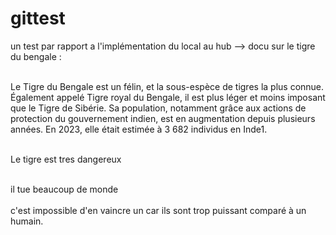 # gittest
un test par rapport a l'implémentation du local au hub --> docu sur le tigre du bengale : 

<br>Le Tigre du Bengale est un félin, et la sous-espèce de tigres la plus connue. Également appelé Tigre royal du Bengale, il est plus léger et moins imposant que le Tigre de Sibérie. Sa population, notamment grâce aux actions de protection du gouvernement indien, est en augmentation depuis plusieurs années. En 2023, elle était estimée à 3 682 individus en Inde1.</br>

<br>Le tigre est tres dangereux</br>

<br>il tue beaucoup de monde</br>
<br>c'est impossible d'en vaincre un car ils sont trop puissant comparé à un humain.</br>
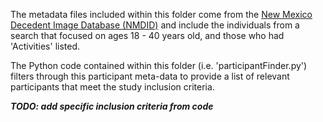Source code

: The metadata files included within this folder come from the [New Mexico Decedent Image Database (NMDID)](https://nmdid.unm.edu/) and include the individuals from a search that focused on ages 18 - 40 years old, and those who had 'Activities' listed.

The Python code contained within this folder (i.e. 'participantFinder.py') filters through this participant meta-data to provide a list of relevant participants that meet the study inclusion criteria.

***TODO: add specific inclusion criteria from code***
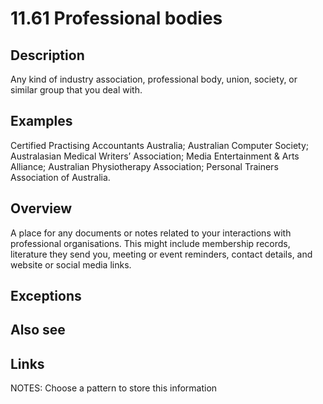 # 11.61 Professional bodies

## Description

Any kind of industry association, professional body, union, society, or similar group that you deal with.

## Examples

Certified Practising Accountants Australia; Australian Computer Society; Australasian Medical Writers’ Association; Media Entertainment & Arts Alliance; Australian Physiotherapy Association; Personal Trainers Association of Australia.

## Overview

A place for any documents or notes related to your interactions with professional organisations. This might include membership records, literature they send you, meeting or event reminders, contact details, and website or social media links.

## Exceptions

## Also see

## Links

NOTES:
Choose a pattern to store this information

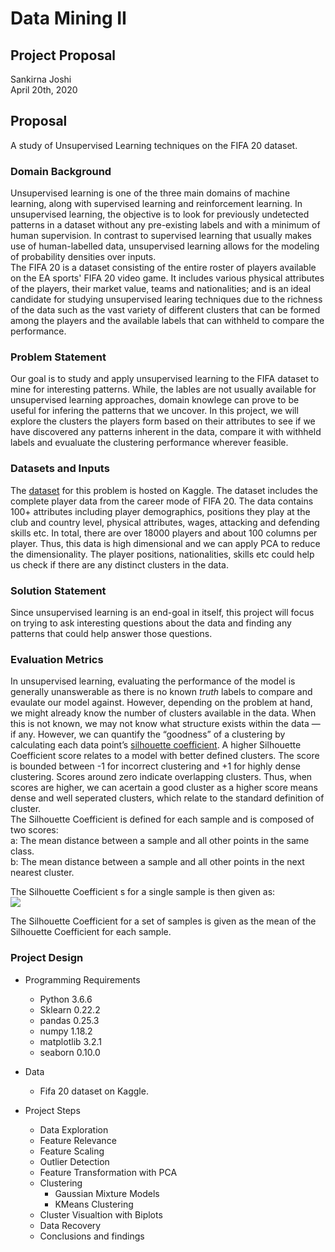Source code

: # Data Mining II
## Project Proposal
Sankirna Joshi  
April 20th, 2020

## Proposal
A study of Unsupervised Learning techniques on the FIFA 20 dataset.

### Domain Background
Unsupervised learning is one of the three main domains of machine learning, along with supervised learning and reinforcement learning. In unsupervised learning, the objective is to look for previously undetected patterns in a dataset without any pre-existing labels and with a minimum of human supervision. In contrast to supervised learning that usually makes use of human-labelled data, unsupervised learning allows for the modeling of probability densities over inputs.    
The FIFA 20 is a dataset consisting of the entire roster of players available on the EA sports' FIFA 20 video game. It includes various physical attributes of the players, their market value, teams and nationalities; and is an ideal candidate for studying unsupervised learing techniques due to the richness of the data such as the vast variety of different clusters that can be formed among the players and the available labels that can withheld to compare the performance.

### Problem Statement
Our goal is to study and apply unsupervised learning to the FIFA dataset to mine for interesting patterns. While, the lables are not usually available for unsupervised learning approaches, domain knowlege can prove to be useful for infering the patterns that we uncover. In this project, we will explore the clusters the players form based on their attributes to see if we have discovered any patterns inherent in the data, compare it with withheld labels and evualuate the clustering performance wherever feasible.

### Datasets and Inputs
The [dataset](https://www.kaggle.com/stefanoleone992/fifa-20-complete-player-dataset) for this problem is hosted on Kaggle. The dataset includes the complete player data from the career mode of FIFA 20. The data contains 100+ attributes including player demographics, positions they play at the club and country level, physical attributes, wages, attacking and defending skills etc. In total, there are over 18000 players and about 100 columns per player. Thus, this data is high dimensional and we can apply PCA to reduce the dimensionality. The player positions, nationalities, skills etc could help us check if there are any distinct clusters in the data.

### Solution Statement
Since unsupervised learning is an end-goal in itself, this project will focus on trying to ask interesting questions about the data and finding any patterns that could help answer those questions. 

### Evaluation Metrics
In unsupervised learning, evaluating the performance of the model is generally unanswerable as there is no known _truth_ labels to compare and evaulate our model against. However, depending on the problem at hand, we might already know the number of clusters available in the data. When this is not known, we may not know what structure exists within the data — if any. However, we can quantify the “goodness” of a clustering by calculating each data point’s [silhouette coefficient](http://scikit-learn.org/stable/modules/generated/sklearn.metrics.silhouette_score.html). A higher Silhouette Coefficient score relates to a model with better defined clusters. The score is bounded between -1 for incorrect clustering and +1 for highly dense clustering. Scores around zero indicate overlapping clusters. Thus, when scores are higher, we can acertain a good cluster as a higher score means dense and well seperated clusters, which relate to the standard definition of cluster.    
The Silhouette Coefficient is defined for each sample and is composed of two scores:    
a: The mean distance between a sample and all other points in the same class.    
b: The mean distance between a sample and all other points in the next nearest cluster.

The Silhouette Coefficient s for a single sample is then given as:    
![]('data/silhoutte_formula.png')

The Silhouette Coefficient for a set of samples is given as the mean of the Silhouette Coefficient for each sample.

### Project Design
- Programming Requirements
    - Python 3.6.6
    - Sklearn 0.22.2
    - pandas 0.25.3
    - numpy 1.18.2
    - matplotlib 3.2.1
    - seaborn 0.10.0

- Data
    - Fifa 20 dataset on Kaggle.

- Project Steps
    - Data Exploration
    - Feature Relevance
    - Feature Scaling
    - Outlier Detection
    - Feature Transformation with PCA
    - Clustering
        - Gaussian Mixture Models
        - KMeans Clustering
    - Cluster Visualtion with Biplots
    - Data Recovery
    - Conclusions and findings
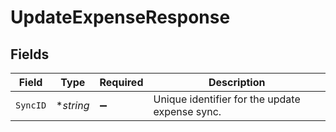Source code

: # UpdateExpenseResponse


## Fields

| Field                                          | Type                                           | Required                                       | Description                                    |
| ---------------------------------------------- | ---------------------------------------------- | ---------------------------------------------- | ---------------------------------------------- |
| `SyncID`                                       | **string*                                      | :heavy_minus_sign:                             | Unique identifier for the update expense sync. |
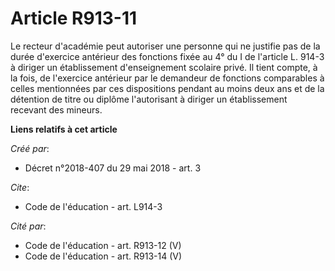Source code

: # Article R913-11

Le recteur d'académie peut autoriser une personne qui ne justifie pas de la durée d'exercice antérieur des fonctions fixée au
4° du I de l'article L. 914-3 à diriger un établissement d'enseignement scolaire privé. Il tient compte, à la fois, de
l'exercice antérieur par le demandeur de fonctions comparables à celles mentionnées par ces dispositions pendant au moins
deux ans et de la détention de titre ou diplôme l'autorisant à diriger un établissement recevant des mineurs.

**Liens relatifs à cet article**

_Créé par_:

  - Décret n°2018-407 du 29 mai 2018 - art. 3

_Cite_:

  - Code de l'éducation - art. L914-3

_Cité par_:

  - Code de l'éducation - art. R913-12 (V)
  - Code de l'éducation - art. R913-14 (V)
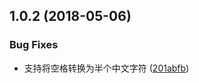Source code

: <a name="1.0.2"></a>
## 1.0.2 (2018-05-06)


### Bug Fixes

* 支持将空格转换为半个中文字符 ([201abfb](https://github.com/parksben/text-drawing/commit/201abfb))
____________
- Work to complete
Select all lines in the listing that include the word "diriger".

- Solution for this task
4° du I de l'article L. 914-3 à diriger un établissement d'enseignement scolaire privé. Il tient compte, à la fois, de
deux ans et de la détention de titre ou diplôme l'autorisant à diriger un établissement recevant des mineurs.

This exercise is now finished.